Module Packaging Guide

Data Generators

How to configure generator blocks to automatically fetch or scaffold input data for a rescile module.

Data Generators

Data generators allow rescile to actively fetch or scaffold data to be processed by a module. Instead of requiring users to manually craft JSON or CSV inputs, [generator] blocks automatically fetch data from external APIs, transform formats, or execute scripts to generate inputs or assets.

The Runner Architecture

Generators operate using a multi-runner architecture. You can select the execution mode using the runner field:

  1. Native API Caller (http): Executes HTTP requests natively (e.g., fetching from REST or GraphQL endpoints). Highly secure and portable.
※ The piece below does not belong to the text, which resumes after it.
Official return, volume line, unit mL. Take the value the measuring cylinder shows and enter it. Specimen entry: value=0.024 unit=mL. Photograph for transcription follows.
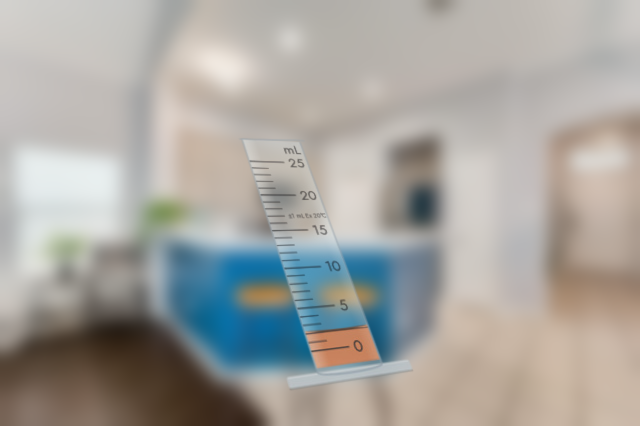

If runner is omitted, it defaults to "http".

Generic Configuration Fields

Every generator requires a target and allows you to configure its execution behavior:

  • target_input / target_asset: The explicit target file to populate. Exactly one must be specified. target_asset outputs to a CSV file matching a declared [[asset]], while target_input outputs to a JSON file matching a declared [[input]].
  • runner: The execution mode (only "http" is currently supported). Defaults to "http".
  • description: A human-readable description of what the generator does.
  • abort_on_failure: If true, aborts the entire rescile process if the generator returns a failure or produces invalid data.
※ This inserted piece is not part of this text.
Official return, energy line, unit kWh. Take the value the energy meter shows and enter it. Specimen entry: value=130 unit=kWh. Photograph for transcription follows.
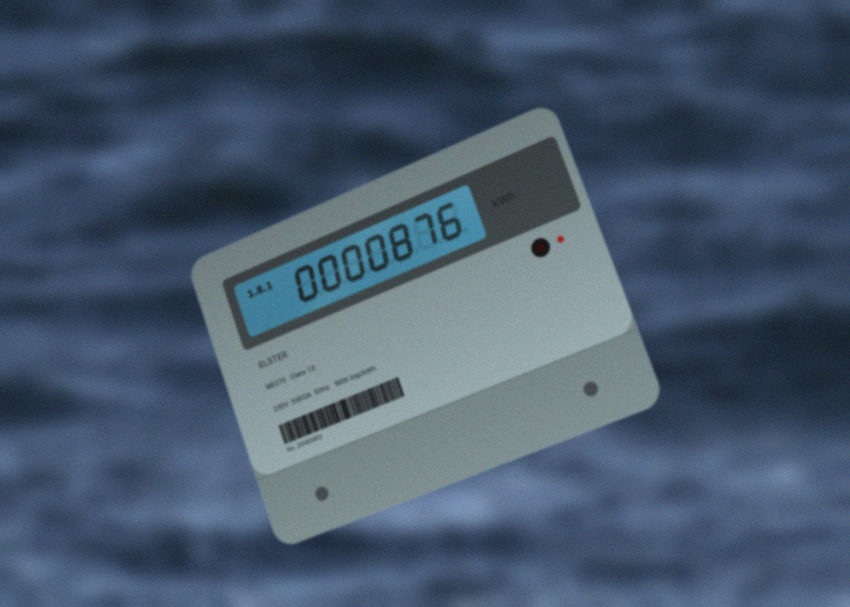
value=876 unit=kWh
Automatic Output Validation

rescile automatically intercepts and validates the data produced by your generators before importing it into the graph.
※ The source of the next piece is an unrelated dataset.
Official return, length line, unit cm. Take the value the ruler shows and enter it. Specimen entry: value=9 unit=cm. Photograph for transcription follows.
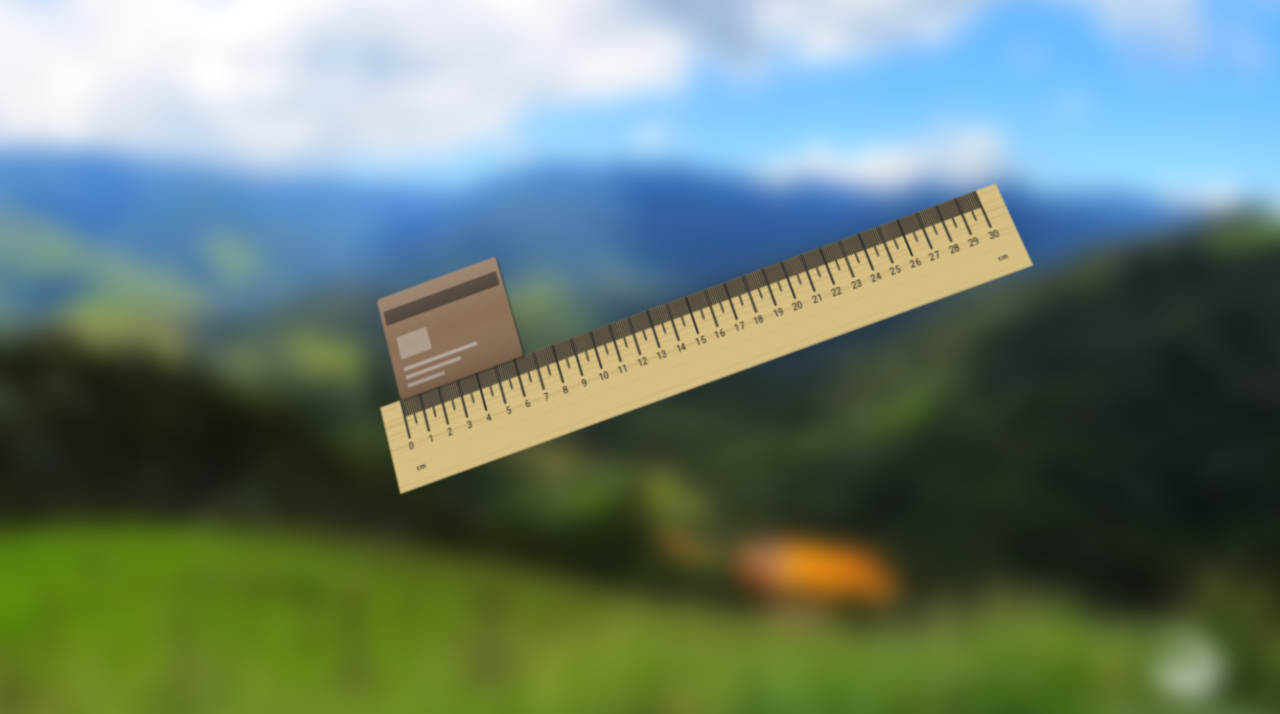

  • Asset Validation: If the target_asset corresponds to an [[asset]] defined in module.toml, rescile verifies that the generated CSV output contains all required = true columns and that the data types in each column precisely match the declared schema.
  • Input Validation: If the target_input corresponds to an [[input]] block, rescile parses the generated JSON and checks that the overall structure (format) and all inner objects strictly adhere to the defined fields.

If the generated output is invalid, the generator execution will fail, throwing an error indicating exactly which validation constraint was violated (e.g., missing required column, invalid type, empty value where allow_empty = false). If abort_on_failure is set to true, the entire rescile process will abort.

Execution Triggers & Caching

Since fetching external data can take significant time, rescile provides triggers and caching to improve the developer experience:

  • condition = "on_missing": The command runs only if the target output file does not exist. Ideal for heavy initial dataset seeding.
  • ttl = "1h" (Time-To-Live): Checks the modified time (mtime) of the target file. If the file is younger than the TTL (e.g., 15m, 1h, 2d), execution is skipped.
  • condition = "always" (Default): Runs on every execution unless a valid TTL skips it.

Note: You can forcefully bypass TTL caches by running the CLI with --refresh-generators. You can also entirely skip generator execution using --ignore-generators.